Deputy Attorney General Rod Rosenstein outlined additional allegations that Russian officials broke into one state's election board website and stole information on hundreds of thousands of voters.
"Russian GRU officers hacked the website of a state election board and stole information about 500,000 voters," Rosenstein said at a press conference Friday afternoon. "They also hacked into computers of a company that supplied software used to verify voter registration information."
Rosenstein also told reporters he informed President Donald Trump of the evidence obtained by the Justice Department as well as their intent to indict Russian nationals for their role in election interference.
"I briefed President Trump on the allegations earlier this week," the DAG said. "The president is fully aware of the department's actions today."

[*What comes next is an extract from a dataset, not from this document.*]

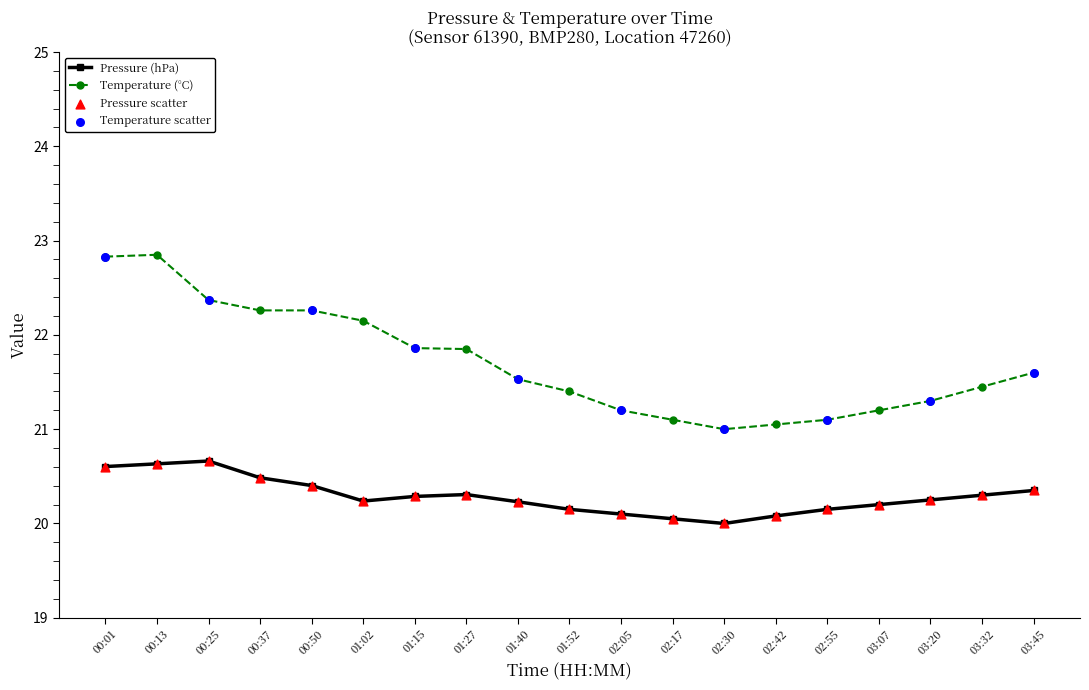

What is the total value across all series at 03:45?

42.0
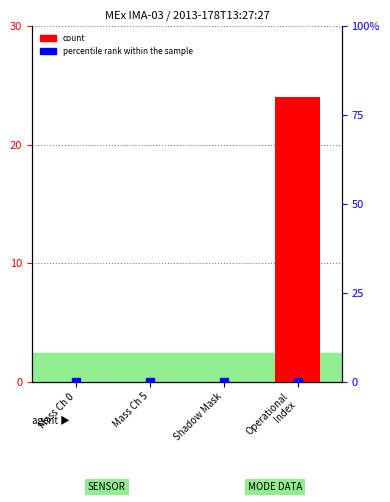

List the series in order of their overall mean, lowest first.

percentile rank within the sample, count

Rosenstein also swiped at partisan bickering over the integrity of the Russia probe. "We do not try cases on television or in Congressional hearings," the DAG said in his remarks.

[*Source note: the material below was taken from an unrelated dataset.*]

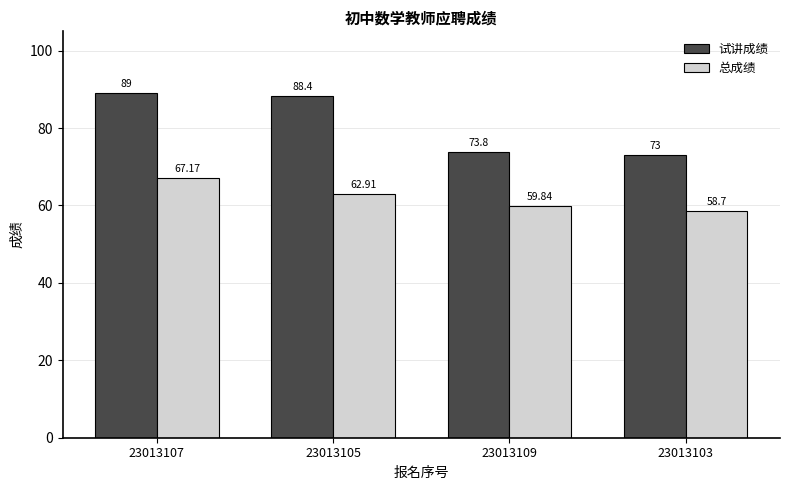

Is it true that 试讲成绩 equals 120.3 at 23013103?

False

Republicans, with the president at the helm, have been attempting to undermine the investigation and sway public opinion against Mueller and his team of prosecutors.
Trump said on Friday U.S.-Russian relations have been "hurt very badly" due to the "rigged witch hunt."
On Wednesday, presumably after being informed by Rosenstein of the coming indictments of Russian nationals, the president referred to Mueller's investigation as a "rigged witch hunt."
Trump is scheduled to hold a summit with Russian President Vladimir Putin in Helsinki, Finland on Monday, with only translators present. No written record of the meeting will be transcribed.
Sources close to the president within the administration have said the Trump-Putin meeting is similar to the closed-door talk the president held with North Korean dictator Kim Jong Un in Singapore last month.
But Trump's willingness to take Putin's word that Russia didn't attempt to affect the outcome of the 2016 presidential race has American allies shaking.
Trump tweeted last month: "Russia continues to say they had nothing to do with Meddling in our Election!"
Last week, CNN national security analyst and historian Max Boot said: "The Europeans are petrified that he is going to sell them out and he is going to recognize the illegal annexation of Crimea."
Nevertheless, Trump indicated he will broach the subject of election interference with Putin, though he did not say he would challenge any denial from the Russian president.
"Look, he may. What am I going to do? He may deny it,” Trump said at a press conference during his NATO visit in Brussels on Thursday. “All I can do is say, ‘Did you?’ And, ‘Don’t do it again.’ But he may deny it. You’ll be the first to know.”